June 18, 2015

'Abdu’l-Bahá relates a story as a metaphor

In ancient times there was a King who arranged a contest between his Chinese and Roman artists. He appointed a large hall in which both groups could paint. The Chinese artists asked for a curtain to be hung in the middle of the hall so that their competitor could not see what they are working on. The Chinese artists then worked steadily for six months, day and night. The Roman artists, on the other hand, did nothing. As a result, everybody thought that the Roman artists were going to lose the contest. Just a few days before the King was scheduled to judge the two groups and award the winner, the Roman artists set out to build a wall behind the curtain that separated them from the Chinese artists and polished it so well that it became like a mirror. When the time came to judge the final results, the King's ministers and courtiers went first to the Chinese section to see what they had been working so hard for six months. They were very impressed by their marvelous and beautiful painting! Wanting to see the Roman section they pulled the curtain and found a wall that was so polished that it fully reflected the paintings drawn by the Chinese artists – it was as if the paintings were actually in the wall! The King was so amused by their creativity that He awarded them the prize.

After relating this story the Master said that He hoped that our hearts would similarly become as pure and as transparent so that the pictures and images of the Kingdom of Abha would be reflected therein.
(Adapted from ‘Abdu’l-Baha in Edinburgh – Sohrab’s Diary Letters’, by Ahmad Sohrab)

June 14, 2015

The Blast of the Trumpet – the amazing way in which a woman announced the birth of a new cycle for humanity

It was the end of June, 1848. Outside the village of Badasht, located about 400 Km northeast of Tehran, Persia, on the other side of the Elburz Mountains in the Province of Semnan, there was a great open field that contained some gardens and a stream that flew through its center.

Warm breezes rustled the leaves of trees whose fruits would slowly ripen into peaches and pomegranates, cherries and apples-plump, juicy, and sweet. Amidst these pleasant surroundings Baha’u’llah had rented three gardens. One was assigned to Quddus, but according to ‘Abdu’l-Baha that “was kept a secret.” Another was set apart for Tahirih, and in a third was raised the pavilion of Bahá'u'lláh.  In each of the three gardens was a tent spread with soft carpets large enough for guests to gather.
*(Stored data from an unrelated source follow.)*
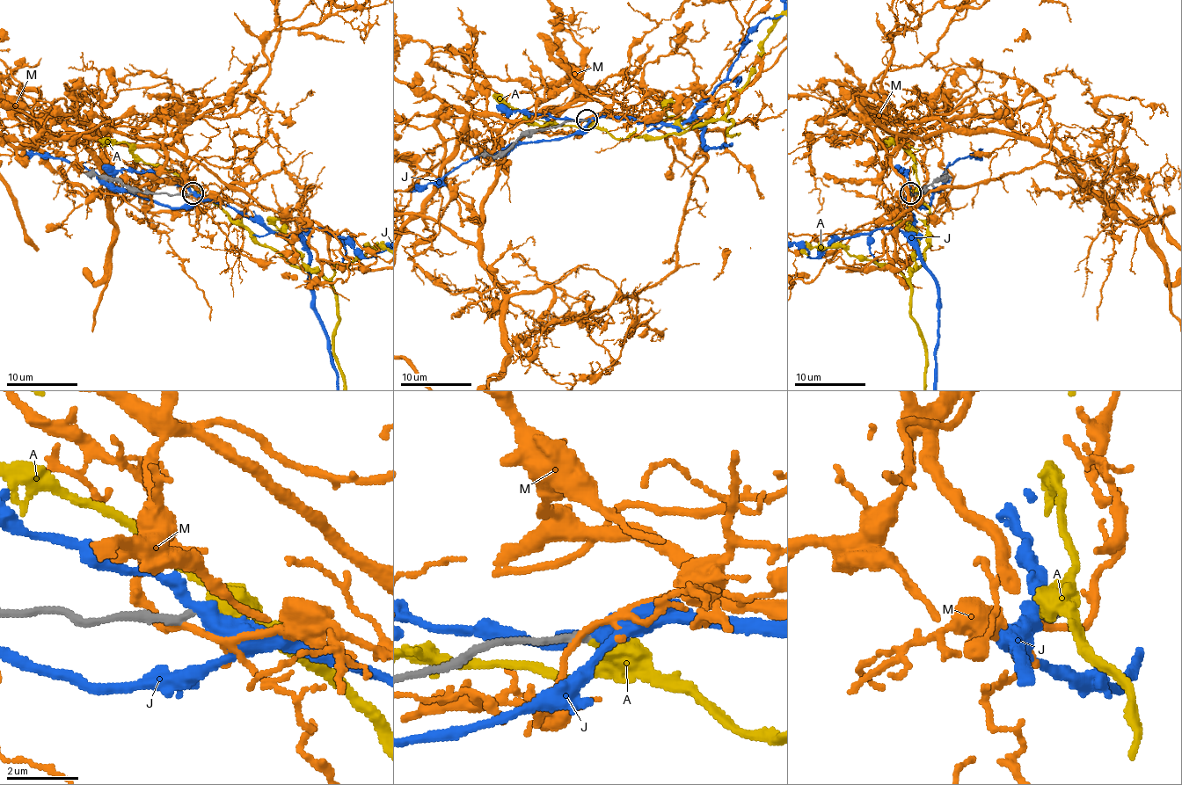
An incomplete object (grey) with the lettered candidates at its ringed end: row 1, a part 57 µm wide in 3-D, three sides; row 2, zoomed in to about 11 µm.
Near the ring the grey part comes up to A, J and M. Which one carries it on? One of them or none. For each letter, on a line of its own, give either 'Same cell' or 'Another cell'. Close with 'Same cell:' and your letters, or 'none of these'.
A: Same cell
J: Another cell
M: Another cell
Same cell: A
There, near the gentle ripple and splash of a stream, with the mountains tall and purple in the distance, tents were pitched for the eighty-one Bábis who attended what would become later known as the Conference of Badasht. These disciples who had gathered from various provinces were Baha’u’llah’s guests from the day of their arrival to the day they dispersed. Tahirih was the only woman present among them. Mulla Husayn was unavoidably absent, since he had been detained by authorities in Mashhad.